The riddle of the rising water was solved soon afterwards. Not far from where the two were digging was another swamp. Investigation proved that those ingenious brothers had sunk this as a cistern, sucking up water from the Goulet River and then syphoning it off again to the temple shaft. A few hours' pumping and a concrete plug soon put an end to this nuisance and they could dig in peace.
Right at the bottom of the shaft they discovered the skeletons of four men, laid out in the form of a cross. Right above this tableau was a eye chisseled into the rock, presumably to watch over the door to the cavern. The door itself was another one of the ponderous turtles, but much bigger and fitting more tightly. It took two days of combined effort to pry it open and then it had to be broken in half to get it out through the shaft.
Beyond lay a huge cavern, partly chiselled out of the rock. All around its walls, almost like a Greek amphitheatre, were stones benches, also chiselled out of the rock. The floor was covered with a layer of mud a metre deep. After sifting through the mud for weeks all they found was a few strands of gold wire, a silver antelope, and a small monkey in baked clay and with amethyst eyes. It was later shown that most of the artefacts were of South American origin, proving that at least some of the treasure of Vera Cruz might have been stored there.
What is significant are the artefacts of the pirates themselves. Here was discovered a slab of stone with their alphabet chiselled into its surface. Here was also discovered a sacrificial or perhaps an execution block, the two iron spikes that held the victim's neck still firmly embedded in the rock and a hole at the bottom to let the blood run out. Later Esperance Becherel discovered another mud-filled pit in the floor of the main chamber, and this contained several jewel-uncrusted jars or shards and a few clogs, sabot-shaped in stone. Their significance is unknown.
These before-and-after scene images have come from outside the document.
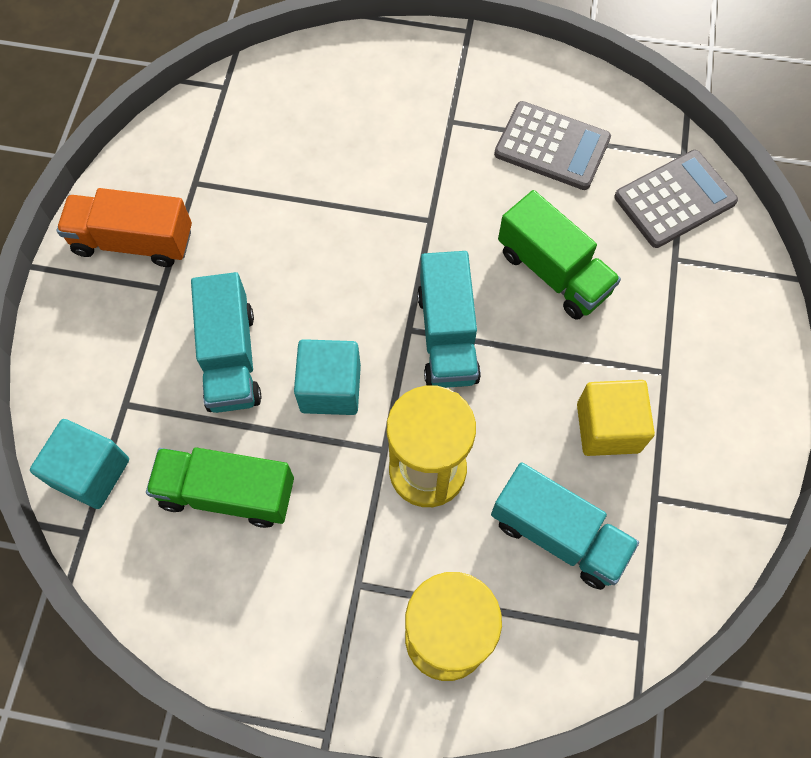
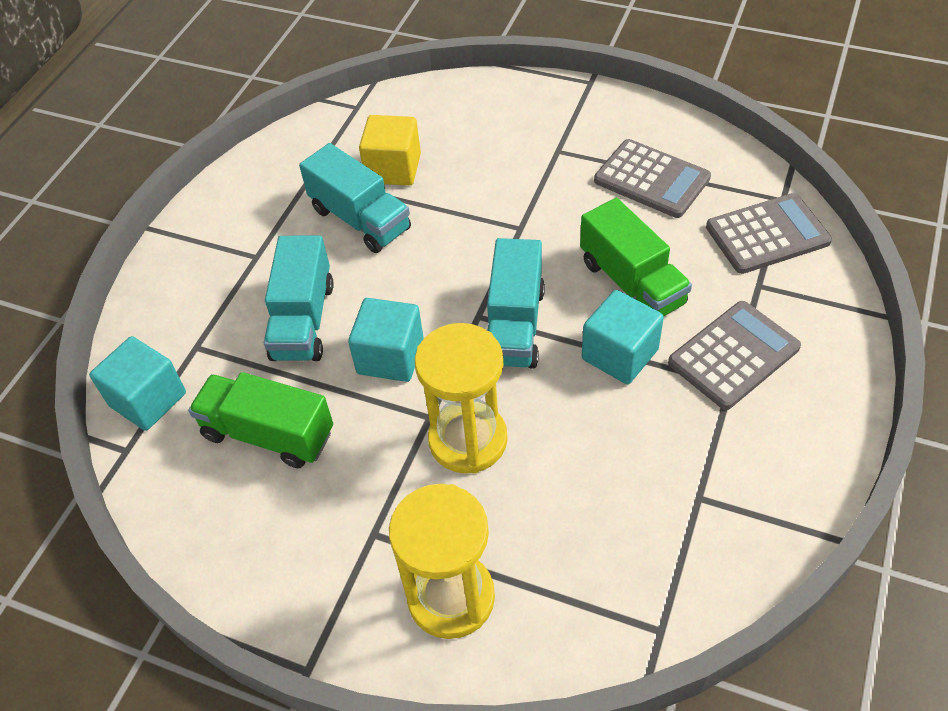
camera: 15 degrees right, 15 degrees down
orange truck [57,188,192,267] -> none
turquoise truck [491,462,639,590] -> turquoise truck moved to [299,143,411,253]
yellow cube [577,380,655,456] -> yellow cube moved to [359,115,421,186]
none -> turquoise cube [582,290,664,384]
none -> grey calculator [668,301,801,410]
A general picture of what these people believed in is mainly conjecture. They had a two-tier system of government: the first tier their natural leaders who sat in a sort of council, the second their spiritual leaders who formed a cabal. The cabal probably used this underground chamber as a sort of judgement hall and its decisions could have been summarily carried out on the spot. That the great majority had no idea who their fellow men were who served on this secret cabal made it doubly sinister.
The many artefacts of turtles and the outline of sharks in the foundation walls reveal a rubbing of shoulders with the voodoo cult. Back in the West Indies, at one time, new memebers of the cult were left on a small atoll teeming with turtles as part of the initiation rites.
The facts that are known do not give a clear picture of the beliefs of a unique group of outlaws, but do give a brief in- sight into the lives of outcasts who came together and formed their own society and wrote their own secret writing. They created their own from of worship and implemented their own laws, laws that were partly made in a secret meeting place beneath the temple, and enforced with harsh justice.
After these many years, it is unlikely that Esperance will ever find his treasure. It is likely, though, that the great bulk of it had once been hidden there.